This week hasn't been the best for an American expat in London. I had a little spat with a British food writer who did an opinion piece on Thanksgiving dinner for Waitrose Food Illustrated. She said the holiday had a huge downside (upsides included no presents, no cards, and no religious ceremonies) and that the feast was "downright bizarre". She also knocked Americans for not knowing how to roast potatoes...this all from a Brit...because the British are so much more gastronomically inclined than Americans.
In her defense she did write me to say that her piece was meant to be humorous. As I was reading it I thought maybe that was her intention and kept waiting for the funny bit, the sarcastic jab, but it never emerged. I also thought that any reader who has never experienced a "proper" Thanksgiving dinner would be left with an idea of Thanksgiving that is so far from the truth.
This got me thinking about food writing...what about food critics and restaurant reviewers? More harm than good?
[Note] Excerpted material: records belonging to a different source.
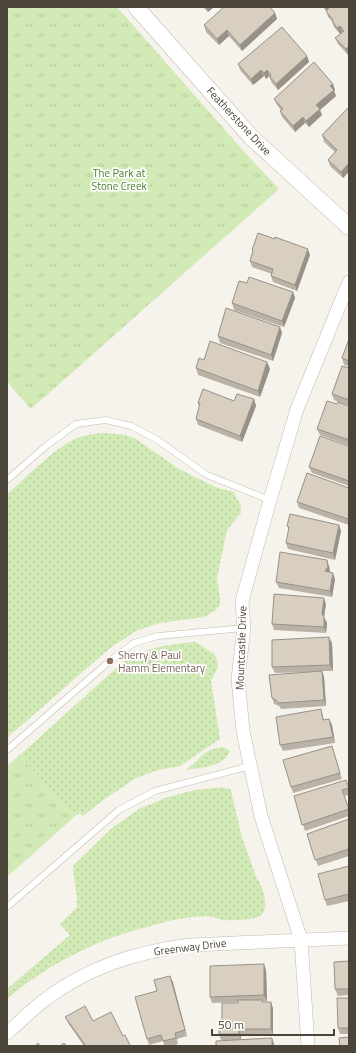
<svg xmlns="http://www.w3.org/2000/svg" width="356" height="1053" font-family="'Titillium Web',sans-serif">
<defs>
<pattern id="grass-dots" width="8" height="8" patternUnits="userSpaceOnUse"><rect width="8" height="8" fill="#d2eab5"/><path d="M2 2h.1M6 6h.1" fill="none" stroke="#b6ca9c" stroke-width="1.8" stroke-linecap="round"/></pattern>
<pattern id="park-tufts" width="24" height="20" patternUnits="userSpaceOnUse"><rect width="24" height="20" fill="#d2eab5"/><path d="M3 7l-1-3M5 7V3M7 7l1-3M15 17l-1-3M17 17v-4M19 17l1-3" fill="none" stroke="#b6ca9c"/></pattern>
</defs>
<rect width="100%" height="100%" fill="#f6f3ec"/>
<path fill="url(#grass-dots)" d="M108 433 125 435 136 439 179 469 215 487 234 492 241 506V513L227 530 217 578 220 599V605L215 611 204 617 159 623 136 631 110 648 7 738V494C26 478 57 445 80 437 90 434 98 433 108 433Z
M196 642 214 654 217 660 218 667 211 681 220 739 180 766 158 770 136 778 102 801 83 816 79 813 74 817 20 755 123 662 145 651 158 647 183 643Z
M223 747 230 751C224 767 199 768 185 770 201 760 202 749 223 747Z
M221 787 230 789 231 791 242 837 257 879C264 887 271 912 258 917 252 920 229 921 222 920 219 919 216 918 213 917 205 916 194 917 185 918 172 920 159 923 147 927 95 940 47 965 7 999V989L70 935 60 924 77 907V899L73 869 74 865 112 828 139 809 168 797 195 790Z"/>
<path fill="url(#park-tufts)" d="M7 7H117L248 156 279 189 31 409 7 382Z
M20 755 74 817 7 877V766Z"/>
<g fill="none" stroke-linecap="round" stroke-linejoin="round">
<g stroke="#c2bbae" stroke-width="7">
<path id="service" d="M7 480 46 446 76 424 106 420 131 426 156 439 207 475 270 500
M7 750 111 660 134 643 158 636 244 628
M7 907 119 810 155 791 250 766"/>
</g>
<g stroke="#c2bbae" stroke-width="14">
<path id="minor" d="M7 1033C20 1022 32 1009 46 999 88 967 139 951 191 945L349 938
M308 1046 301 940 261 816 243 731 238 679 244 628 242 601 270 500 297 409 349 282"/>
</g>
<g stroke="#c2bbae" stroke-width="17">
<path id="tertiary" d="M136 7 251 137 349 227"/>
</g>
<use href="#service" stroke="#fff" stroke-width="6"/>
<use href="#minor" stroke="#fff" stroke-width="13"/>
<use href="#tertiary" stroke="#fff" stroke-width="16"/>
</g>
<path fill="#bab2a6" d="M203 7H214L208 12Z
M323 7H349V54L348 55 338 44 335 38 342 32 340 34 334 27 332 21 328 17 326 11Z
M275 13 277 19 242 51 229 36 219 45 206 32 204 25Z
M307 56 309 62 278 90 272 83 269 76 266 79 264 76 253 85 240 70 238 64Z
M333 84 335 90 334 91 336 96 320 110 322 115 309 127 305 123 295 132 282 117 280 111 281 110 277 105 274 99Z
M349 107 343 178 330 166 328 160 335 152 324 142 322 135Z
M252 250 310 255 297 291 273 282 271 276 272 274 252 267 250 261 253 252Z
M247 283 293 292 295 298 284 327 234 310 232 303Z
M280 327 282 333 273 361 220 343 218 336Z
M349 339V366L344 365 342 358Z
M204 360 267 362 270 369 260 397 198 375 196 368Z
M349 368V405L339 402 349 406V445L320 435 317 429 337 404 338 402 334 400 332 394Z
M254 399 256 406 242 442 198 425 196 419 199 406 198 403 234 401Z
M349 446V486L312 473 309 467Z
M349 488V525L299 508 297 502Z
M339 525 341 531 335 560 288 549 286 543 289 530 287 526Z
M329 566 330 572 335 579 332 597 279 588 276 582Z
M326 604 324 617 327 623 326 633 274 630 272 624Z
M332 643 333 671H322L324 677 326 706 281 709 279 706 274 704 272 698 313 672 275 673 272 667Z
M321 709 324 720 329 719 332 725 335 743 283 751 280 745Z
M332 746 342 779 293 793 291 787Z
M349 788V795L344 796 349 810V816L305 831 294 796Z
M349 819V856L318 866 307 834Z
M349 866V901L327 906 325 900Z
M349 961V995L338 996 335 989Z
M266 970 267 1001H262L273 1008V1035H241V1040L274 1044 237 1040H221L219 1034 222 1020 238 1003V1002L212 1003 210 997Z
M170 976 187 1036 177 1039 178 1044 171 1046H164L163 1041 149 1045 147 1039 157 991Z
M349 998V1034H340L338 1028Z
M65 1017 93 1021 123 1036 131 1046H84L68 1023Z"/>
<path fill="#979187" d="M206 7H214L208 12Z
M325 7H332L327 12Z
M275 13 277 19 242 51 240 45Z
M340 26 342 32 340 34 337 28Z
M227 30 229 36 219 45 217 39Z
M349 46V54L348 55 346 49Z
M307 56 309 62 278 90 276 84Z
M261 70 264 76 253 85 251 79Z
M267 70 269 76 266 79 264 73Z
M333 84 335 90 334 91 336 96 320 110 322 115 309 127 306 121 316 105 330 86Z
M303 117 305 123 295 132 293 126Z
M349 163V172L343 178 341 172Z
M308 249 310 255 297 291 295 285Z
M293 292 295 298 284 327 282 321Z
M280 327 282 333 273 361 271 355Z
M267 362 270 369 260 397 258 391Z
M254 399 256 406 242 442 240 436Z
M339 525 341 531 335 560 333 553Z
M327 560 329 566 330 573 325 571Z
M333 573 335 579 332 597 330 591Z
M324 598 326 604 324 617 327 623 326 633 324 627 322 614Z
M329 637 332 643 333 671 330 665Z
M322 671 324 677 326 706 324 700Z
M329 719 332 725 335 743 333 737Z
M264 964 266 970 267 1001 264 995Z
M170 976 173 982 187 1036 185 1030Z
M271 1002 273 1008V1035L271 1029Z
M239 1029 241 1035V1040L239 1034Z
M272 1038 274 1044V1046H272Z"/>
<path fill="#d8cfc1" stroke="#979187" d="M224 7H270L275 13 240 45 227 30 217 39 204 25Z
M330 7H349V46L346 49 335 38 344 31 340 26 337 28 332 21 333 20 326 11Z
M282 27 307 56 276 84 270 77 271 75 267 70 264 73 261 70 251 79 238 64Z
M314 62 333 84 330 86 334 90 316 105 320 109 306 121 303 117 293 126 280 111 283 109 274 99Z
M349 107V163L341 172 328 160 337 150 322 135Z
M258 233 275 239V237L308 249 295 285 271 276 273 269 250 261 253 251 252 250Z
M249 277 293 292 282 321 232 303 239 281 247 283Z
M226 308 280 327 271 355 218 336Z
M349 339V361L342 358Z
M210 341 267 362 258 391 196 368 199 358 204 360Z
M342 366 349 368V400L332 394Z
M203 389 234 401 237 394 254 399 240 436 196 419 200 403H198Z
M327 401 337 404 338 402 349 406V440L317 429Z
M320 436 349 446V481L309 467Z
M307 473 349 488V516L348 519 297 502Z
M290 514 339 525 333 553 286 543 289 527 287 526Z
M280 552 327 560 328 567 325 571 333 573 330 591 276 582Z
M274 594 324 598 322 614 324 617V627L272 624Z
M329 637 330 665 272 667V640Z
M322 671 324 700 279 703 276 700 272 698 269 675Z
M321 709 323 720 329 719 333 737 280 745 276 717Z
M332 746 340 773 291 787 283 760Z
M346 780 349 788 342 790 349 809 302 825 294 796Z
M349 819V849L315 860 307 834Z
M349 866V894L325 900 318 874Z
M349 961V989H335L334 962Z
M264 964V995L210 997V966Z
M170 976 185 1030 175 1033 176 1038 163 1041 161 1035 147 1039 135 997 157 991 154 980Z
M337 998H349V1028H338Z
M238 1000H262V1002H271V1029H239V1034H219V1020H222V1003H238Z
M85 1006 93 1021 111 1012 123 1036 125 1035 130 1045V1046H86L65 1017Z
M349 1037V1046H340L339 1038Z
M272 1038V1046H216V1041Z
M38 1043 40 1046H35Z
M64 1043 67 1046H60Z"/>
<circle fill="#8d6e63" stroke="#fff" stroke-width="1.5" cx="110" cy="661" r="4"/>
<g text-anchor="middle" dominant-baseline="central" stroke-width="3.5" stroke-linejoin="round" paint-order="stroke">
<g font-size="11" fill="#4b4439" stroke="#fff">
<text transform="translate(239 121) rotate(47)">Featherstone Drive</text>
<text transform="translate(241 648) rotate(-88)">Mountcastle Drive</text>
<text transform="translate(190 947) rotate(-7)">Greenway Drive</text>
</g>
<g font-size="11" fill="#4a7f2a" stroke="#fff">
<text x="119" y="173">The Park at<tspan x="119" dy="13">Stone Creek</tspan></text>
</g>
<g font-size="11" fill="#785e54" stroke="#fff" text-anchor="start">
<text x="118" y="655">Sherry &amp; Paul<tspan x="118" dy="13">Hamm Elementary</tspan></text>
</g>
</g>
<rect width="356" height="1053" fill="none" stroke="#4b4439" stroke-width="16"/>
<path d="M212 1029v6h122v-6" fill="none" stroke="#4b4439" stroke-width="2"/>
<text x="218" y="1029" font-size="12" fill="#4b4439" stroke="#ffffff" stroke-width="3" paint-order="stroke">50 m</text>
</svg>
Having worked in a high profile restaurant I've experienced first hand that all critics are not created equal and not all critiques are purely objective. You can also be sure if the restaurant staff knows there's a critic in the house the critic isn't being treated like the average diner.
Restaurant reviews only give me the ability to imagine the critic's experience. I can't feel the ambiance or taste the food. I don't know if the critic has had a bad day or that I'm interpreting his description the way he meant. I recently read a negative review where the critic described the bread pudding as soggy. Um, isn't bread pudding soaked in liquid, and therefore at its essence, soggy? There are also times when something sounds so deliciously descriptive, like on a menu, and then my tastebuds are totally disappointed.And then, there are those restaurants that have gotten great reviews where its like the Emperor's New Clothes and some are afraid to say how they truly feel.
So what to do? Never treat one review as the gold standard. Ask your friends, check out some blogs and other food sites, like Yelp, where users generate reviews. I've been to many of the best restaurants in food capitals all around the world and I have to say the best meals (food+service+ambiance) are rarely the ones with multiple Michelin stars.
And now I leave you with a simple Apple Crisp. You be the critic.
- 3 oz unsalted butter (melted)
- 3/4 c + 1 Tbs all purpose flour
- 1/4 c rolled oats
- 1/4 c almond flour
- 1 1/2 tsp ground cinnamon
- 1/2 tsp ground ginger
- 1/4 tsp ground clove
- 1/4 tsp salt
- 1/2 c + 2 Tbs packed dark brown sugar
- 1/4 currants or cranberries (optional)
- 4-5 medium firm, tart apples (like granny smith)
- 1/2 juice of 1 lemon
Melt butter over low heat. Meanwhile, slice apples (I don't peel mine but peel them if you prefer it) and toss with lemon juice, 1 Tbs flour, and 2 Tbs brown sugar in a small baking dish. Sprinkle currants or cranberries over the apples. Combine all other ingredients, pour melted butter over top, and stir with a large spoon or fork. It should come together in a crumbly mixture. Sprinkle over top of the apples. Bake 45 minutes to 1 hour in 350 Fahrenheit/ 180 Celsius oven. Serve warm, and maybe with a little vanilla ice cream. This recipe only serves up to four people and the perfect ending to a dinner for two. Double it if you need more.